* [ENTRIES PROVIDED]:
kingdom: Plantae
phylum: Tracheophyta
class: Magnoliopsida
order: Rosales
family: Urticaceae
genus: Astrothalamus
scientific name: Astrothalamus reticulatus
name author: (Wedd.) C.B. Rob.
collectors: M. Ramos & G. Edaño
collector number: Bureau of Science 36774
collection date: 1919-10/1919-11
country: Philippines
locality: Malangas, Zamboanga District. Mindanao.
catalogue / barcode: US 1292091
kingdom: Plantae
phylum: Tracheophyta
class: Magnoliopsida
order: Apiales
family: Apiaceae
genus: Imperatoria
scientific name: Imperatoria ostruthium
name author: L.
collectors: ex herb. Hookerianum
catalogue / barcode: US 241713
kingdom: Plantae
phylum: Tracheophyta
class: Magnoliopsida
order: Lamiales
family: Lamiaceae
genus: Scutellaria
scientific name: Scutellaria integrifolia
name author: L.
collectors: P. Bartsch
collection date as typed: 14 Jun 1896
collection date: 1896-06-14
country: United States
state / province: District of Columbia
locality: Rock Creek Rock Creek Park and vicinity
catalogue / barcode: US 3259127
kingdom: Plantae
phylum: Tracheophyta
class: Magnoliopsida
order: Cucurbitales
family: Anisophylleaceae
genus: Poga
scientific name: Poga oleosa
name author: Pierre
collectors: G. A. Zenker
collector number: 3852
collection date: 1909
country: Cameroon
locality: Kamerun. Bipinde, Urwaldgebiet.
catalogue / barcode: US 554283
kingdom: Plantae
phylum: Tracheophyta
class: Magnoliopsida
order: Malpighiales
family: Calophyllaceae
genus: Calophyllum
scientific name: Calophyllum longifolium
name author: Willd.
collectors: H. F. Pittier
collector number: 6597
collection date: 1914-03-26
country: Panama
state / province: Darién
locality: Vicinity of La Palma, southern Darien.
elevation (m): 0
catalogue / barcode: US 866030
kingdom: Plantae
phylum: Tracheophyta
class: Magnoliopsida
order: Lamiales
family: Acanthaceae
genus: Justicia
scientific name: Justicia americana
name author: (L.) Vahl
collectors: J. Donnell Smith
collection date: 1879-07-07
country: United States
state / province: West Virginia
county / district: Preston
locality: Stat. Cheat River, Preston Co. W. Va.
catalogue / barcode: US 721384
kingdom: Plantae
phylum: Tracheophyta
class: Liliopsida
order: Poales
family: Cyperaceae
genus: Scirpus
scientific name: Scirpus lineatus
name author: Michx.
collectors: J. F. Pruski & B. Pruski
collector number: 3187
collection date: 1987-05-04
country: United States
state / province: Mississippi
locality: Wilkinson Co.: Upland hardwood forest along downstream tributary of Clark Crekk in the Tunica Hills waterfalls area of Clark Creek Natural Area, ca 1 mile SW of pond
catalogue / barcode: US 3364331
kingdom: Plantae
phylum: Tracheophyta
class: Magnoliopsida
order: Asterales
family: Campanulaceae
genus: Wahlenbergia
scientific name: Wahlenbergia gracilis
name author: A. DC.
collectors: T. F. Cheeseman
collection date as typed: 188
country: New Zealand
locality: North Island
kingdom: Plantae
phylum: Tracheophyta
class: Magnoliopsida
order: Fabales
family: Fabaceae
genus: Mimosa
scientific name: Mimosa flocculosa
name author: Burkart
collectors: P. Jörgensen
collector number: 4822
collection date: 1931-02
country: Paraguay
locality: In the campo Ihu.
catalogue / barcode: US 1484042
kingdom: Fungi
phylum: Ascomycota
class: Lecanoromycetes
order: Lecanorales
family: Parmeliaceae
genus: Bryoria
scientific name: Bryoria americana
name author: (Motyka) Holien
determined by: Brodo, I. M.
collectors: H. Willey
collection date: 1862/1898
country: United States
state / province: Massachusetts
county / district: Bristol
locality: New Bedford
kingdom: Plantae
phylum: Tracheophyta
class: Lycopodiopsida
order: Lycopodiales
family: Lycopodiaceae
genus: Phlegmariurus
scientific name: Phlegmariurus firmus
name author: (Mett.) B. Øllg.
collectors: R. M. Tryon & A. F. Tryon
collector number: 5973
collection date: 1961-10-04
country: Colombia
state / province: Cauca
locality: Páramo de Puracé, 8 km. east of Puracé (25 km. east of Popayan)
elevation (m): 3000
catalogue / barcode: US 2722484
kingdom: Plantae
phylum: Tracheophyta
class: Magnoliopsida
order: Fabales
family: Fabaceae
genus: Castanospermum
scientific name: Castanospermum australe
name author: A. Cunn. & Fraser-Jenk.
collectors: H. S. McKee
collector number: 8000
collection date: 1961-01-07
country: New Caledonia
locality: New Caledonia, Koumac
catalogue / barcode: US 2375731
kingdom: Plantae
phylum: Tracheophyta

* [GIVEN TASK]:
Reproduce every line of the records above, character for character, without changing anything.

* [EXPECTED ANSWER]:
kingdom: Plantae
phylum: Tracheophyta
class: Magnoliopsida
order: Rosales
family: Urticaceae
genus: Astrothalamus
scientific name: Astrothalamus reticulatus
name author: (Wedd.) C.B. Rob.
collectors: M. Ramos & G. Edaño
collector number: Bureau of Science 36774
collection date: 1919-10/1919-11
country: Philippines
locality: Malangas, Zamboanga District. Mindanao.
catalogue / barcode: US 1292091
kingdom: Plantae
phylum: Tracheophyta
class: Magnoliopsida
order: Apiales
family: Apiaceae
genus: Imperatoria
scientific name: Imperatoria ostruthium
name author: L.
collectors: ex herb. Hookerianum
catalogue / barcode: US 241713
kingdom: Plantae
phylum: Tracheophyta
class: Magnoliopsida
order: Lamiales
family: Lamiaceae
genus: Scutellaria
scientific name: Scutellaria integrifolia
name author: L.
collectors: P. Bartsch
collection date as typed: 14 Jun 1896
collection date: 1896-06-14
country: United States
state / province: District of Columbia
locality: Rock Creek Rock Creek Park and vicinity
catalogue / barcode: US 3259127
kingdom: Plantae
phylum: Tracheophyta
class: Magnoliopsida
order: Cucurbitales
family: Anisophylleaceae
genus: Poga
scientific name: Poga oleosa
name author: Pierre
collectors: G. A. Zenker
collector number: 3852
collection date: 1909
country: Cameroon
locality: Kamerun. Bipinde, Urwaldgebiet.
catalogue / barcode: US 554283
kingdom: Plantae
phylum: Tracheophyta
class: Magnoliopsida
order: Malpighiales
family: Calophyllaceae
genus: Calophyllum
scientific name: Calophyllum longifolium
name author: Willd.
collectors: H. F. Pittier
collector number: 6597
collection date: 1914-03-26
country: Panama
state / province: Darién
locality: Vicinity of La Palma, southern Darien.
elevation (m): 0
catalogue / barcode: US 866030
kingdom: Plantae
phylum: Tracheophyta
class: Magnoliopsida
order: Lamiales
family: Acanthaceae
genus: Justicia
scientific name: Justicia americana
name author: (L.) Vahl
collectors: J. Donnell Smith
collection date: 1879-07-07
country: United States
state / province: West Virginia
county / district: Preston
locality: Stat. Cheat River, Preston Co. W. Va.
catalogue / barcode: US 721384
kingdom: Plantae
phylum: Tracheophyta
class: Liliopsida
order: Poales
family: Cyperaceae
genus: Scirpus
scientific name: Scirpus lineatus
name author: Michx.
collectors: J. F. Pruski & B. Pruski
collector number: 3187
collection date: 1987-05-04
country: United States
state / province: Mississippi
locality: Wilkinson Co.: Upland hardwood forest along downstream tributary of Clark Crekk in the Tunica Hills waterfalls area of Clark Creek Natural Area, ca 1 mile SW of pond
catalogue / barcode: US 3364331
kingdom: Plantae
phylum: Tracheophyta
class: Magnoliopsida
order: Asterales
family: Campanulaceae
genus: Wahlenbergia
scientific name: Wahlenbergia gracilis
name author: A. DC.
collectors: T. F. Cheeseman
collection date as typed: 188
country: New Zealand
locality: North Island
kingdom: Plantae
phylum: Tracheophyta
class: Magnoliopsida
order: Fabales
family: Fabaceae
genus: Mimosa
scientific name: Mimosa flocculosa
name author: Burkart
collectors: P. Jörgensen
collector number: 4822
collection date: 1931-02
country: Paraguay
locality: In the campo Ihu.
catalogue / barcode: US 1484042
kingdom: Fungi
phylum: Ascomycota
class: Lecanoromycetes
order: Lecanorales
family: Parmeliaceae
genus: Bryoria
scientific name: Bryoria americana
name author: (Motyka) Holien
determined by: Brodo, I. M.
collectors: H. Willey
collection date: 1862/1898
country: United States
state / province: Massachusetts
county / district: Bristol
locality: New Bedford
kingdom: Plantae
phylum: Tracheophyta
class: Lycopodiopsida
order: Lycopodiales
family: Lycopodiaceae
genus: Phlegmariurus
scientific name: Phlegmariurus firmus
name author: (Mett.) B. Øllg.
collectors: R. M. Tryon & A. F. Tryon
collector number: 5973
collection date: 1961-10-04
country: Colombia
state / province: Cauca
locality: Páramo de Puracé, 8 km. east of Puracé (25 km. east of Popayan)
elevation (m): 3000
catalogue / barcode: US 2722484
kingdom: Plantae
phylum: Tracheophyta
class: Magnoliopsida
order: Fabales
family: Fabaceae
genus: Castanospermum
scientific name: Castanospermum australe
name author: A. Cunn. & Fraser-Jenk.
collectors: H. S. McKee
collector number: 8000
collection date: 1961-01-07
country: New Caledonia
locality: New Caledonia, Koumac
catalogue / barcode: US 2375731
kingdom: Plantae
phylum: Tracheophyta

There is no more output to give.